Goldstein expects vendors to do more QA (Quality Assurance) testing on updates. Furthermore, he expects more customers to look at VDI solutions that helped bring systems back online quickly like Azure Virtual Desktop. “If you were on a virtual environment you could have reverted back very quickly,” he said. “This incident is leading to different discussions with customers.”
Many customers are realizing that with employees continuing to work from home it makes sense to protect their IT environments with Azure Virtual Desktop. “Customers don’t want to rely on home IT equipment so we are seeing a lot of people move to a virtual desktop,” he said. “The CrowdStrike outage has brought this discussion of virtual desktop further up on the priority list.”

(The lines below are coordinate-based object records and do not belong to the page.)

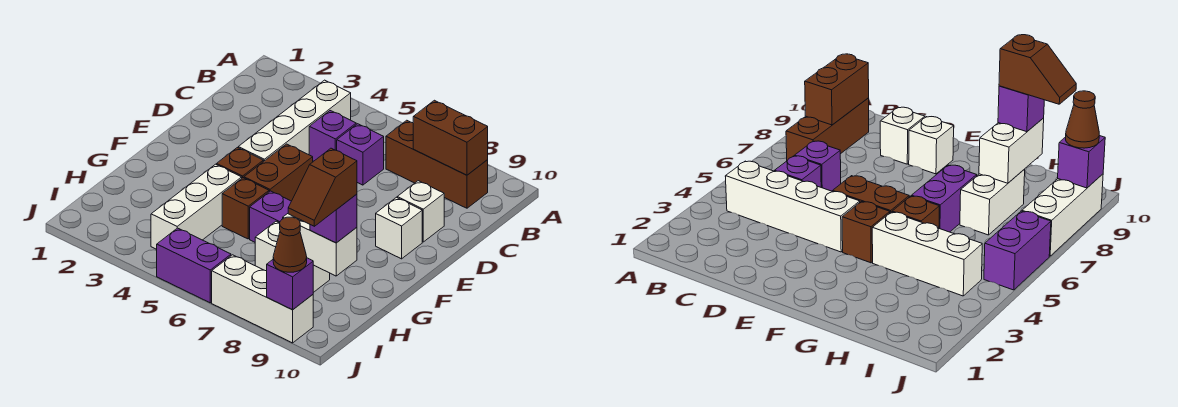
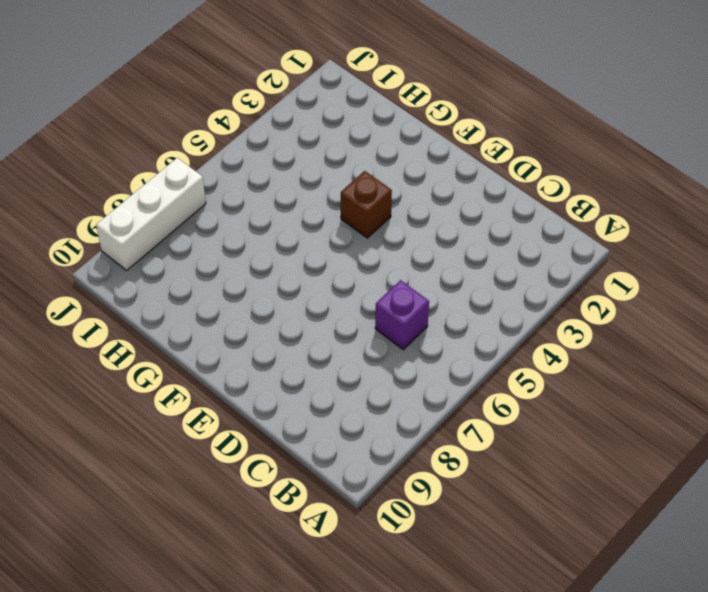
none -> white 1x4 brick [238,80,351,162]
none -> brown 1x3 brick [386,120,488,208]
none -> purple 1x1 brick [309,111,356,161]

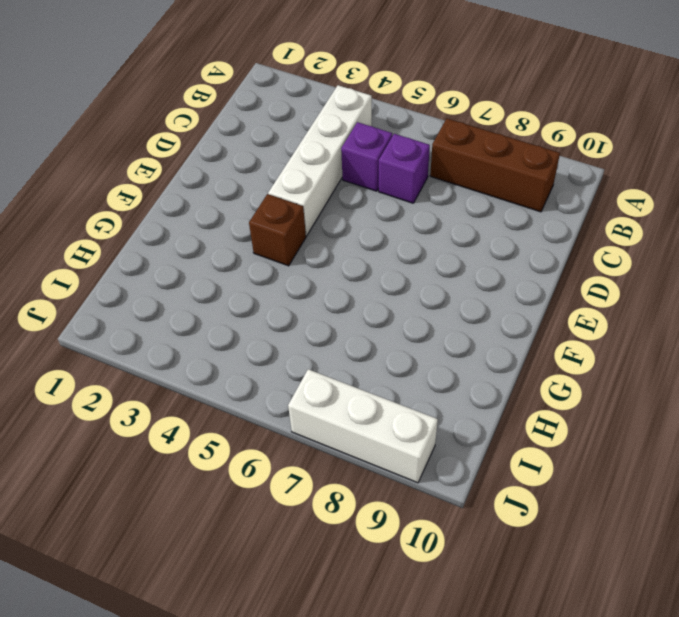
none -> white 1x1 brick [397,181,444,242]
none -> brown 1x2 brick [244,144,313,201]
none -> white 1x1 brick [376,197,422,259]

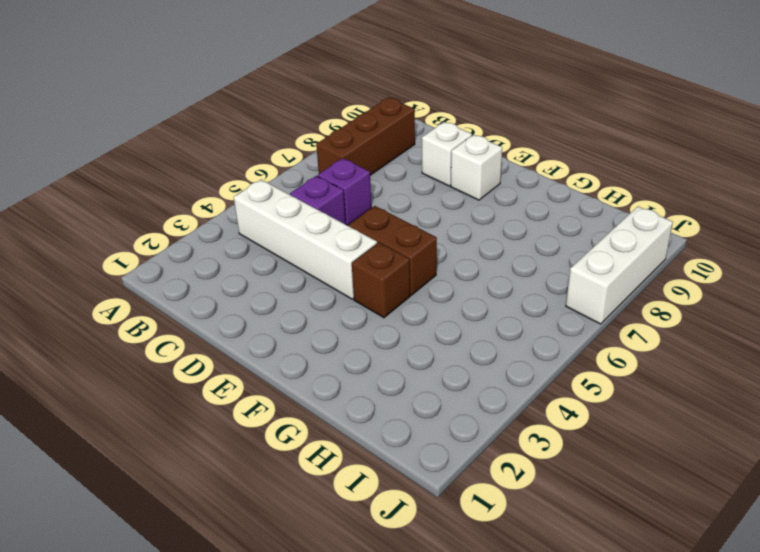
none -> white 1x3 brick [151,164,242,249]
none -> brown 1x1 brick [222,178,269,239]
none -> purple 1x2 brick [250,191,291,242]

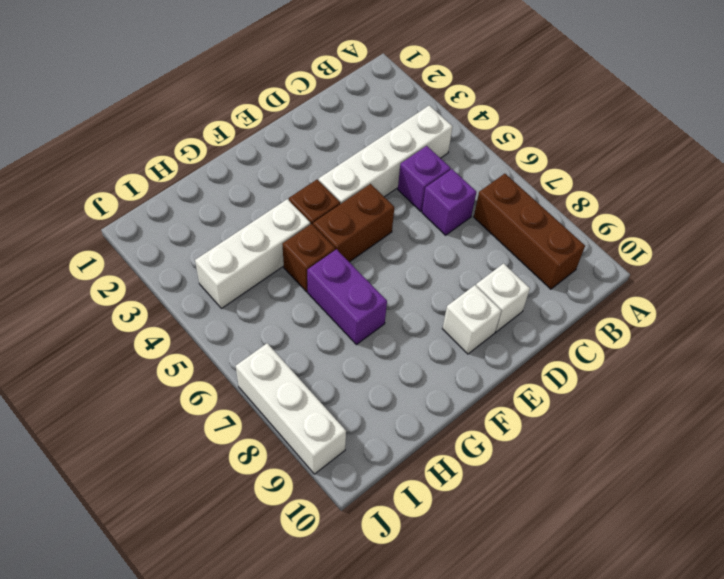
none -> white 1x2 brick [255,221,330,292]
none -> purple 1x2 brick [157,228,231,303]
none -> brown 1x2 brick [413,100,488,175]

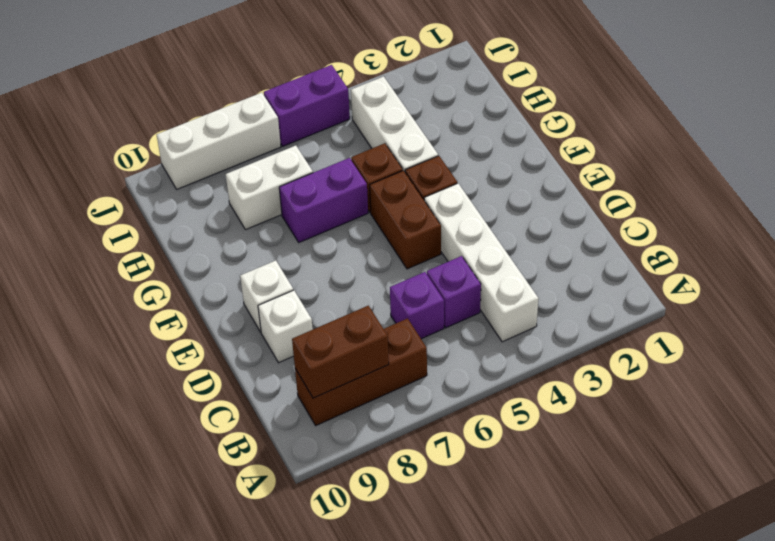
none -> white 1x2 brick [283,214,357,276]
none -> purple 1x1 brick [267,258,313,310]
none -> purple 1x1 brick [310,194,357,243]

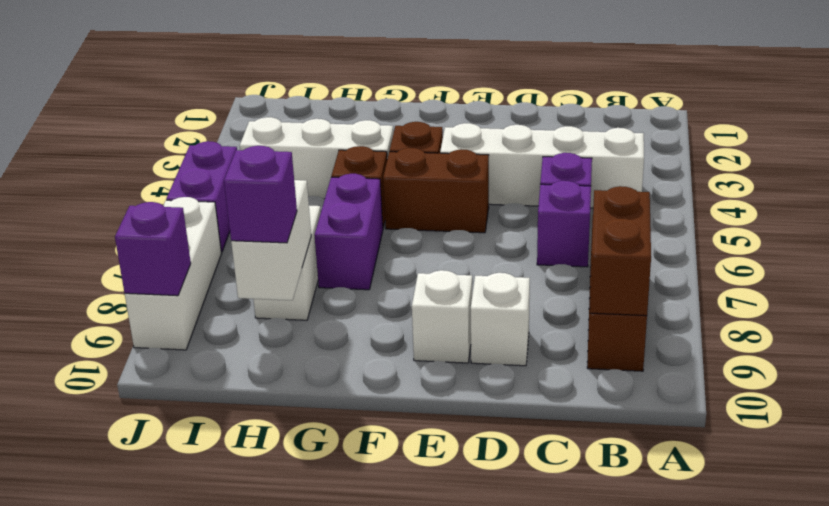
none -> brown 1x1 cone [273,217,307,272]
none -> brown 1x2 slope [288,148,357,226]

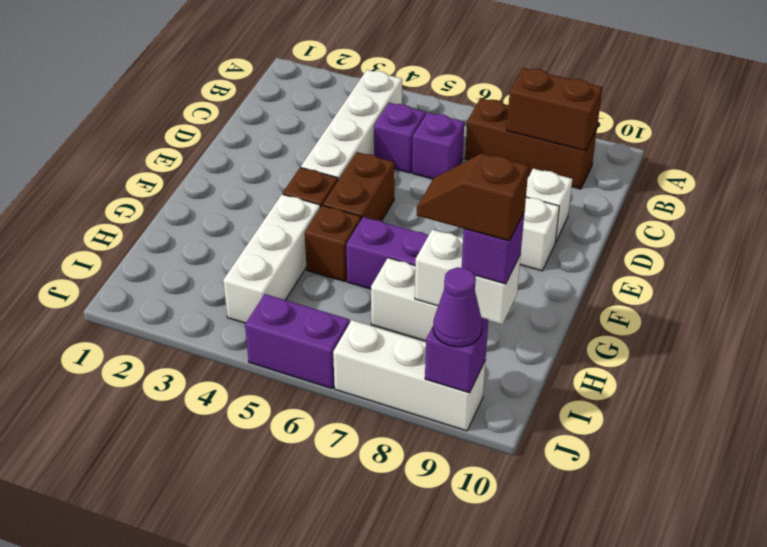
brown 1x2 slope [417,153,529,241] -> brown 1x2 slope turned to [288,148,357,226]
purple 1x1 cone [433,267,482,347] -> brown 1x1 cone [273,217,307,272]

John Krikke, a partner and vice president for Onward Computer Systems, a Burlington, Ontario-based MSP, also expects the outage to cause more customers to look at Azure Virtual Desktop.
“The CrowdStrike outage is a reason to have the conversation,” he said. “It’s a door opener that is changing the conversation about what we are managing.”
Krikke said he was fortunate that he only had one system to remediate out of 700 endpoints. “We had to manually remediate, go on site and clean it up,” he said. “Thank goodness it was one!”
Krikke said he sees the outage as a call to action for MSPs to put together response plans in the case of another outage sparked by a vendor automatic patch update.
“As MSPs we need to look at how can we reasonably respond, what can we do, we obviously can’t have standby equipment for every machine,” he said. “It is all about how do identify, triage and get critical systems up and running.”
In comments posted on August 6 on CrowdStrike’s Remediation and Guidance Hub page, CrowdStrike CEO George Kurtz thanked partners and customers who “mobilized immediately to restore systems” after the outage. “We could not have accomplished so much, so quickly, without your collaboration,” Kurtz said.
LAN Infotech’s Goldstein, for his part, said ultimately there are many lessons to be learned that need to be taken forward. “From disasters like this we have to learn something and become smarter,” he said.